Top of INPUT DATA

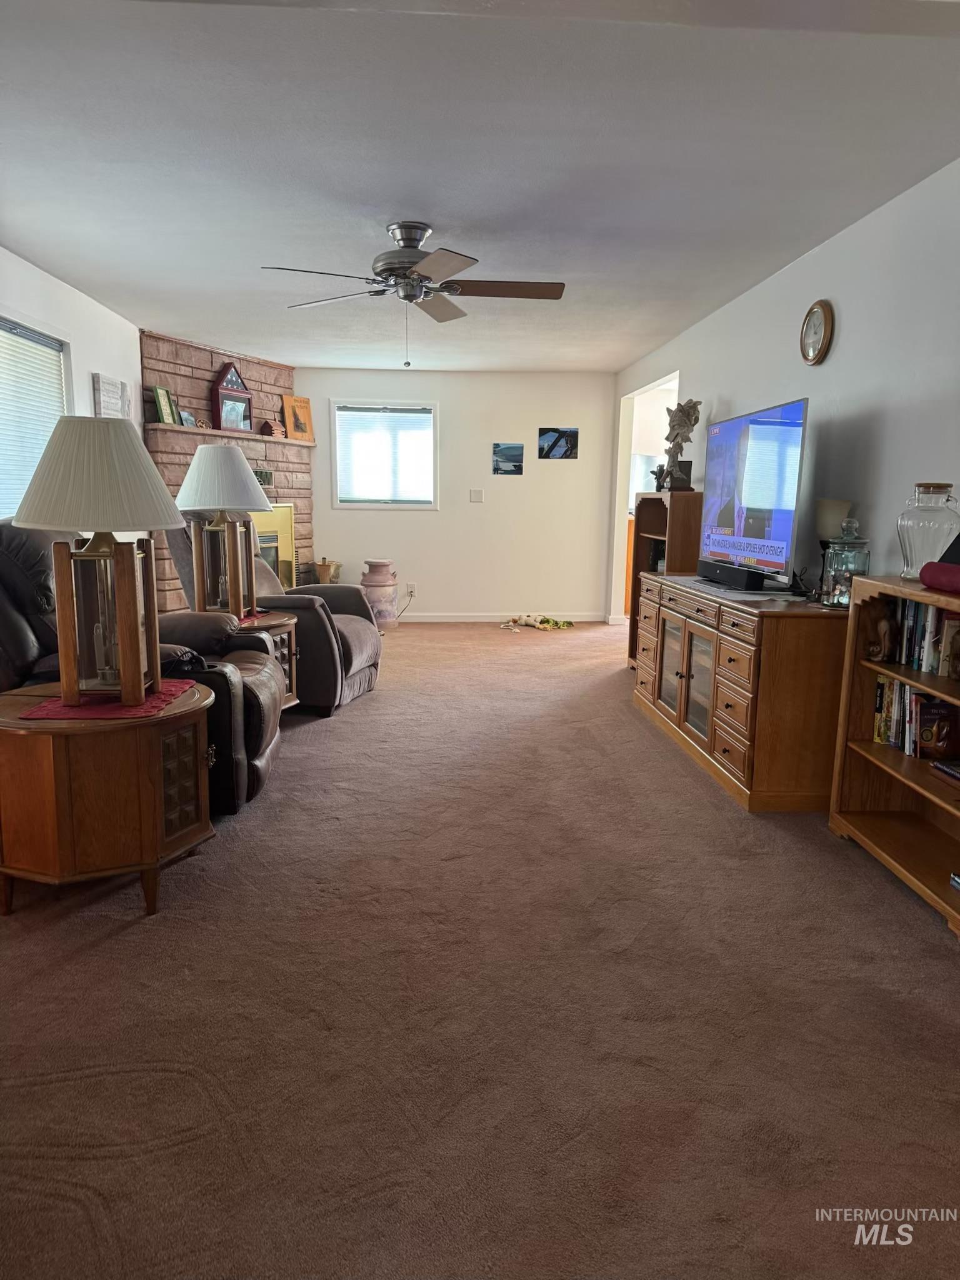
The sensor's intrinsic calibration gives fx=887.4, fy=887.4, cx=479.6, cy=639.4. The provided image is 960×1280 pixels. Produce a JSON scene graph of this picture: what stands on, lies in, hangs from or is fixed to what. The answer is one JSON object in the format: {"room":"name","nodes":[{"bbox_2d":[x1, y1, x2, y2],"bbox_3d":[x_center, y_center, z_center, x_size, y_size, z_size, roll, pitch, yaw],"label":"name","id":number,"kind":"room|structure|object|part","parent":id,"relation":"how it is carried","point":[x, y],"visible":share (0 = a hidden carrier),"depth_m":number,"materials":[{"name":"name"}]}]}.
{"room":"living room","nodes":[
{"label":"living room","id":0,"kind":"room"},
{"bbox_2d":[0,245,142,522],"bbox_3d":[-2.370,-0.636,3.927,0.143,2.368,9.100,0,10,-4],"label":"left wall","id":1,"kind":"structure","parent":0,"point":[56,289],"depth_m":5.27,"materials":[{"name":"white paint"}]},
{"bbox_2d":[0,313,71,521],"bbox_3d":[-2.388,-0.976,4.340,0.156,1.210,1.712,0,10,-4],"label":"window","id":2,"kind":"structure","parent":1,"relation":"in","point":[1,329],"depth_m":4.79,"materials":[{"name":"white"}]},
{"bbox_2d":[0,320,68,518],"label":"window blind","id":3,"kind":"object","parent":2,"relation":"attached to","point":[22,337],"visible":0.58,"depth_m":4.66,"materials":[{"name":"white plastic"}]},
{"bbox_2d":[92,373,128,418],"bbox_3d":[-2.356,-1.480,5.707,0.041,0.407,0.505,0,10,-4],"label":"wall sign","id":4,"kind":"object","parent":1,"relation":"attached to","point":[117,385],"visible":0.77,"depth_m":5.62,"materials":[{"name":"white"}]},
{"bbox_2d":[298,368,616,621],"bbox_3d":[-0.563,-1.367,8.517,3.723,2.378,0.141,0,10,-4],"label":"back wall","id":5,"kind":"structure","parent":0,"point":[441,514],"depth_m":8.49,"materials":[{"name":"white paint"}]},
{"bbox_2d":[328,399,438,509],"bbox_3d":[-0.893,-1.733,8.403,1.024,1.018,0.146,0,10,-4],"label":"back window","id":6,"kind":"structure","parent":5,"relation":"in","point":[357,507],"depth_m":8.39,"materials":[{"name":"white glass"}]},
{"bbox_2d":[335,406,432,503],"bbox_3d":[-0.889,-1.733,8.336,0.906,0.824,0.042,0,10,-4],"label":"window blind","id":7,"kind":"object","parent":6,"relation":"attached to","point":[341,412],"visible":0.97,"depth_m":8.32,"materials":[{"name":"white plastic"}]},
{"bbox_2d":[405,582,416,596],"bbox_3d":[-0.654,-0.473,8.361,0.114,0.125,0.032,0,10,-4],"label":"wall socket","id":8,"kind":"object","parent":5,"relation":"attached to","point":[410,590],"visible":0.94,"depth_m":8.36,"materials":[{"name":"white plastic"}]},
{"bbox_2d":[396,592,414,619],"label":"power cord","id":9,"kind":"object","parent":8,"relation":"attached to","point":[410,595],"visible":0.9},
{"bbox_2d":[469,488,484,502],"bbox_3d":[-0.029,-1.362,8.367,0.116,0.120,0.015,0,10,-4],"label":"light switch","id":10,"kind":"object","parent":5,"relation":"attached to","point":[478,493],"visible":0.98,"depth_m":8.37,"materials":[{"name":"white plastic"}]},
{"bbox_2d":[398,611,611,622],"bbox_3d":[-0.313,-0.224,8.586,3.220,0.096,0.018,0,10,-4],"label":"baseboard","id":11,"kind":"structure","parent":5,"relation":"attached to","point":[581,619],"depth_m":8.62,"materials":[{"name":"white paint"}]},
{"bbox_2d":[491,442,524,474],"bbox_3d":[0.261,-1.698,8.353,0.310,0.264,0.024,0,10,-4],"label":"picture","id":12,"kind":"object","parent":5,"relation":"attached to","point":[518,466],"visible":0.98,"depth_m":8.34},
{"bbox_2d":[536,426,578,458],"bbox_3d":[0.733,-1.851,8.352,0.380,0.286,0.021,0,10,-4],"label":"picture","id":13,"kind":"object","parent":5,"relation":"attached to","point":[573,431],"visible":0.99,"depth_m":8.34},
{"bbox_2d":[0,620,959,1279],"bbox_3d":[-0.009,0.597,4.147,4.875,0.102,9.437,0,10,-4],"label":"carpet floor","id":14,"kind":"structure","parent":0,"point":[122,939],"depth_m":2.08,"materials":[{"name":"carpet"}]},
{"bbox_2d":[0,680,214,920],"bbox_3d":[-1.177,0.477,2.740,0.689,0.570,0.674,0,10,-4],"label":"end table","id":15,"kind":"object","parent":14,"relation":"on","point":[22,730],"visible":0.87,"depth_m":2.50,"materials":[{"name":"brown wood"}]},
{"bbox_2d":[18,681,196,719],"bbox_3d":[-1.113,0.178,2.688,0.368,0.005,0.434,0,10,-4],"label":"red placemat","id":16,"kind":"object","parent":15,"relation":"on","point":[146,708],"visible":0.64,"depth_m":2.59,"materials":[{"name":"red fabric"}]},
{"bbox_2d":[13,415,191,703],"bbox_3d":[-1.094,-0.234,2.571,0.470,0.790,0.461,0,10,-4],"label":"table lamp","id":17,"kind":"object","parent":16,"relation":"on","point":[149,477],"visible":1,"depth_m":2.48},
{"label":"lampshade","id":18,"kind":"part","parent":17,"relation":"part of","materials":[{"name":"fabric"}]},
{"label":"door","id":19,"kind":"part","parent":15,"relation":"part of","materials":[{"name":"brown wood"}]},
{"bbox_2d":[0,518,282,816],"bbox_3d":[-1.506,0.058,3.464,1.347,1.106,0.997,0,10,-4],"label":"recliner","id":20,"kind":"object","parent":14,"relation":"on","point":[249,703],"visible":0.45,"depth_m":3.28,"materials":[{"name":"leather"}]},
{"bbox_2d":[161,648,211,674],"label":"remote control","id":21,"kind":"object","parent":20,"relation":"on","point":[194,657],"visible":0.48,"depth_m":3.20,"materials":[{"name":"black"}]},
{"bbox_2d":[139,334,311,610],"bbox_3d":[-2.106,-1.237,7.578,0.683,2.386,2.162,5,11,25],"label":"brick fireplace","id":22,"kind":"object","parent":14,"relation":"on","point":[307,469],"visible":0.45,"depth_m":7.27,"materials":[{"name":"brick"}]},
{"bbox_2d":[146,420,315,448],"bbox_3d":[-1.992,-1.667,7.284,0.209,0.064,1.936,5,10,24],"label":"mantel shelf","id":23,"kind":"object","parent":22,"relation":"attached to","point":[175,429],"visible":0.78,"depth_m":7.01,"materials":[{"name":"beige stone"}]},
{"bbox_2d":[151,385,176,424],"bbox_3d":[-2.341,-1.725,6.533,0.090,0.273,0.204,3,10,12],"label":"picture frame","id":24,"kind":"object","parent":23,"relation":"on","point":[157,391],"visible":0.98,"depth_m":6.52,"materials":[{"name":"green wood"}]},
{"bbox_2d":[167,391,183,425],"bbox_3d":[-2.327,-1.730,6.670,0.086,0.243,0.165,3,10,15],"label":"picture frame","id":25,"kind":"object","parent":23,"relation":"on","point":[175,412],"visible":0.81,"depth_m":6.67,"materials":[{"name":"green"}]},
{"bbox_2d":[178,408,197,427],"bbox_3d":[-2.257,-1.687,6.820,0.077,0.133,0.195,3,10,14],"label":"picture frame","id":26,"kind":"object","parent":23,"relation":"on","point":[188,418],"visible":0.83,"depth_m":6.81,"materials":[{"name":"blue"}]},
{"bbox_2d":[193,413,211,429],"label":"decorative plate","id":27,"kind":"object","parent":23,"relation":"on","point":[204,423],"visible":0.86,"depth_m":6.94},
{"bbox_2d":[211,361,252,430],"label":"flag display case","id":28,"kind":"object","parent":23,"relation":"on","point":[241,391],"visible":0.95,"depth_m":7.28,"materials":[{"name":"wood"}]},
{"bbox_2d":[258,418,278,436],"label":"small wooden house","id":29,"kind":"object","parent":23,"relation":"on","point":[267,425],"visible":1,"depth_m":7.74,"materials":[{"name":"red wood"}]},
{"bbox_2d":[280,393,314,441],"bbox_3d":[-1.649,-2.000,8.040,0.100,0.395,0.337,7,11,32],"label":"picture","id":30,"kind":"object","parent":23,"relation":"on","point":[289,418],"visible":0.97,"depth_m":8.02,"materials":[{"name":"orange"}]},
{"bbox_2d":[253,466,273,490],"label":"air vent","id":31,"kind":"object","parent":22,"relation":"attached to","point":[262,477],"visible":0.58,"depth_m":7.55,"materials":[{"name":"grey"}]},
{"bbox_2d":[234,608,298,710],"bbox_3d":[-1.244,0.179,4.540,0.606,0.580,0.624,0,10,-4],"label":"end table","id":32,"kind":"object","parent":14,"relation":"on","point":[289,627],"visible":0.25,"depth_m":4.52,"materials":[{"name":"brown wood"}]},
{"bbox_2d":[175,444,274,620],"bbox_3d":[-1.251,-0.530,4.344,0.466,0.834,0.463,0,10,-4],"label":"table lamp","id":33,"kind":"object","parent":32,"relation":"on","point":[214,464],"visible":1,"depth_m":4.26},
{"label":"lampshade","id":34,"kind":"part","parent":33,"relation":"part of","materials":[{"name":"white fabric"}]},
{"bbox_2d":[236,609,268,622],"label":"red placemat","id":35,"kind":"object","parent":32,"relation":"on","point":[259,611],"visible":0.32,"depth_m":4.38,"materials":[{"name":"red fabric"}]},
{"bbox_2d":[165,520,381,715],"bbox_3d":[-1.160,-0.200,5.195,1.128,1.084,0.973,3,10,10],"label":"recliner","id":36,"kind":"object","parent":14,"relation":"on","point":[354,635],"visible":0.44,"depth_m":4.89,"materials":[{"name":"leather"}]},
{"bbox_2d":[313,557,341,584],"bbox_3d":[-1.437,-0.573,8.317,0.249,0.372,0.249,0,10,-4],"label":"pot","id":37,"kind":"object","parent":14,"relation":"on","point":[320,568],"visible":0.88,"depth_m":8.23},
{"bbox_2d":[360,558,399,627],"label":"milk can","id":38,"kind":"object","parent":14,"relation":"on","point":[378,579],"visible":0.97,"depth_m":7.99,"materials":[{"name":"metal"}]},
{"bbox_2d":[499,613,574,630],"bbox_3d":[0.527,-0.176,8.288,0.530,0.091,0.640,-8,13,-42],"label":"toy","id":39,"kind":"object","parent":14,"relation":"on","point":[534,622],"visible":0.99,"depth_m":8.23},
{"bbox_2d":[625,490,703,666],"bbox_3d":[1.269,-0.365,6.012,0.356,1.228,0.796,0,10,-4],"label":"bookcase","id":40,"kind":"object","parent":14,"relation":"on","point":[647,499],"visible":0.38,"depth_m":5.91,"materials":[{"name":"brown wood"}]},
{"bbox_2d":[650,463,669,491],"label":"small figurine","id":41,"kind":"object","parent":40,"relation":"on","point":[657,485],"visible":0.76,"depth_m":6.08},
{"bbox_2d":[657,398,701,490],"bbox_3d":[1.321,-1.296,5.869,0.237,0.611,0.293,0,10,-4],"label":"figurine","id":42,"kind":"object","parent":40,"relation":"on","point":[689,415],"visible":0.94,"depth_m":5.82,"materials":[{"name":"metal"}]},
{"bbox_2d":[628,569,846,811],"bbox_3d":[1.218,0.127,4.345,0.536,0.805,1.918,0,10,-4],"label":"tv stand","id":43,"kind":"object","parent":14,"relation":"on","point":[729,697],"visible":0.84,"depth_m":3.52,"materials":[{"name":"brown wood"}]},
{"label":"glass doors","id":44,"kind":"part","parent":43,"relation":"part of","materials":[{"name":"glass"}]},
{"bbox_2d":[695,558,768,590],"bbox_3d":[1.185,-0.311,4.213,0.107,0.083,0.613,0,10,-8],"label":"soundbar","id":45,"kind":"object","parent":43,"relation":"on","point":[708,565],"visible":0.99,"depth_m":4.06,"materials":[{"name":"black plastic"}]},
{"bbox_2d":[698,398,809,586],"bbox_3d":[1.297,-0.695,4.268,0.216,0.777,1.139,0,10,-4],"label":"television","id":46,"kind":"object","parent":43,"relation":"on","point":[752,549],"visible":0.98,"depth_m":4.11,"materials":[{"name":"black"}]},
{"bbox_2d":[812,498,852,603],"bbox_3d":[1.448,-0.366,3.665,0.144,0.411,0.145,0,10,-4],"label":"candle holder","id":47,"kind":"object","parent":43,"relation":"on","point":[824,520],"visible":0.57,"depth_m":3.61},
{"bbox_2d":[820,516,870,606],"bbox_3d":[1.421,-0.299,3.448,0.170,0.349,0.172,0,10,-4],"label":"glass jar","id":48,"kind":"object","parent":43,"relation":"on","point":[842,598],"visible":0.88,"depth_m":3.40,"materials":[{"name":"clear glass"}]},
{"bbox_2d":[827,572,959,940],"bbox_3d":[1.486,0.334,2.674,0.337,0.957,1.052,0,10,-4],"label":"bookcase","id":49,"kind":"object","parent":14,"relation":"on","point":[869,749],"visible":0.78,"depth_m":3.06,"materials":[{"name":"brown wood"}]},
{"bbox_2d":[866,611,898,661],"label":"figurine","id":50,"kind":"object","parent":49,"relation":"in","point":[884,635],"visible":0.99,"depth_m":3.09,"materials":[{"name":"brown wood"}]},
{"bbox_2d":[871,670,959,760],"bbox_3d":[1.502,0.254,2.933,0.169,0.231,0.542,0,10,-4],"label":"book row","id":51,"kind":"object","parent":49,"relation":"in","point":[905,695],"visible":0.82,"depth_m":2.96,"materials":[{"name":"paper"}]},
{"bbox_2d":[880,596,959,679],"bbox_3d":[1.517,-0.013,2.847,0.166,0.222,0.572,0,10,-4],"label":"book row","id":52,"kind":"object","parent":49,"relation":"in","point":[908,606],"visible":0.89,"depth_m":2.90,"materials":[{"name":"paper"}]},
{"bbox_2d":[896,480,959,579],"bbox_3d":[1.479,-0.355,2.917,0.201,0.314,0.203,3,10,14],"label":"glass jar","id":53,"kind":"object","parent":49,"relation":"on","point":[910,557],"visible":0.94,"depth_m":2.85,"materials":[{"name":"clear glass"}]},
{"bbox_2d":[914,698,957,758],"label":"book","id":54,"kind":"object","parent":49,"relation":"in","point":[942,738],"visible":0.98,"depth_m":2.82,"materials":[{"name":"paper"}]},
{"bbox_2d":[920,560,959,593],"bbox_3d":[1.436,-0.176,2.562,0.150,0.079,0.408,0,10,-4],"label":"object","id":55,"kind":"object","parent":49,"relation":"on","point":[937,563],"visible":1,"depth_m":2.62,"materials":[{"name":"red fabric"}]},
{"bbox_2d":[930,758,959,781],"bbox_3d":[1.494,0.404,2.623,0.199,0.033,0.227,0,10,-4],"label":"book","id":56,"kind":"object","parent":49,"relation":"in","point":[945,767],"visible":0.99,"depth_m":2.68,"materials":[{"name":"paper"}]},
{"bbox_2d":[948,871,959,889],"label":"book","id":57,"kind":"object","parent":49,"relation":"in","point":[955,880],"visible":0.99,"depth_m":2.59,"materials":[{"name":"blue paper"}]},
{"bbox_2d":[0,0,959,373],"bbox_3d":[-0.065,-1.894,4.093,4.778,0.108,9.651,0,10,-4],"label":"ceiling","id":58,"kind":"structure","parent":0,"point":[143,299],"depth_m":3.04,"materials":[{"name":"white paint"}]},
{"bbox_2d":[258,220,566,365],"bbox_3d":[-0.259,-1.503,3.889,1.249,0.591,1.236,0,10,-4],"label":"ceiling fan","id":59,"kind":"object","parent":58,"relation":"attached to","point":[407,267],"visible":0.99,"depth_m":3.81,"materials":[{"name":"silver metal"}]},
{"bbox_2d":[611,158,959,625],"bbox_3d":[1.665,-0.601,4.066,0.132,2.405,8.901,0,10,-4],"label":"right wall","id":60,"kind":"structure","parent":0,"point":[802,262],"depth_m":3.78,"materials":[{"name":"white paint"}]},
{"bbox_2d":[611,370,679,629],"bbox_3d":[1.489,-1.071,7.486,0.516,2.164,1.786,0,10,-4],"label":"doorway","id":61,"kind":"object","parent":60,"relation":"in","point":[644,388],"visible":0.3,"depth_m":8.13,"materials":[{"name":"white paint"}]},
{"bbox_2d":[798,299,833,365],"bbox_3d":[1.536,-1.404,4.066,0.041,0.287,0.259,0,10,-4],"label":"wall clock","id":62,"kind":"object","parent":60,"relation":"attached to","point":[821,305],"visible":0.98,"depth_m":4.05,"materials":[{"name":"brown wood"}]}
]}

Bottom of INPUT DATA

_PROBLEM DETAILS:_
Which lines of the data hold the string "nodes"? Return each of them.

_WRITTEN SOLUTION:_
The sensor's intrinsic calibration gives fx=887.4, fy=887.4, cx=479.6, cy=639.4. The provided image is 960×1280 pixels. Produce a JSON scene graph of this picture: what stands on, lies in, hangs from or is fixed to what. The answer is one JSON object in the format: {"room":"name","nodes":[{"bbox_2d":[x1, y1, x2, y2],"bbox_3d":[x_center, y_center, z_center, x_size, y_size, z_size, roll, pitch, yaw],"label":"name","id":number,"kind":"room|structure|object|part","parent":id,"relation":"how it is carried","point":[x, y],"visible":share (0 = a hidden carrier),"depth_m":number,"materials":[{"name":"name"}]}]}.
{"room":"living room","nodes":[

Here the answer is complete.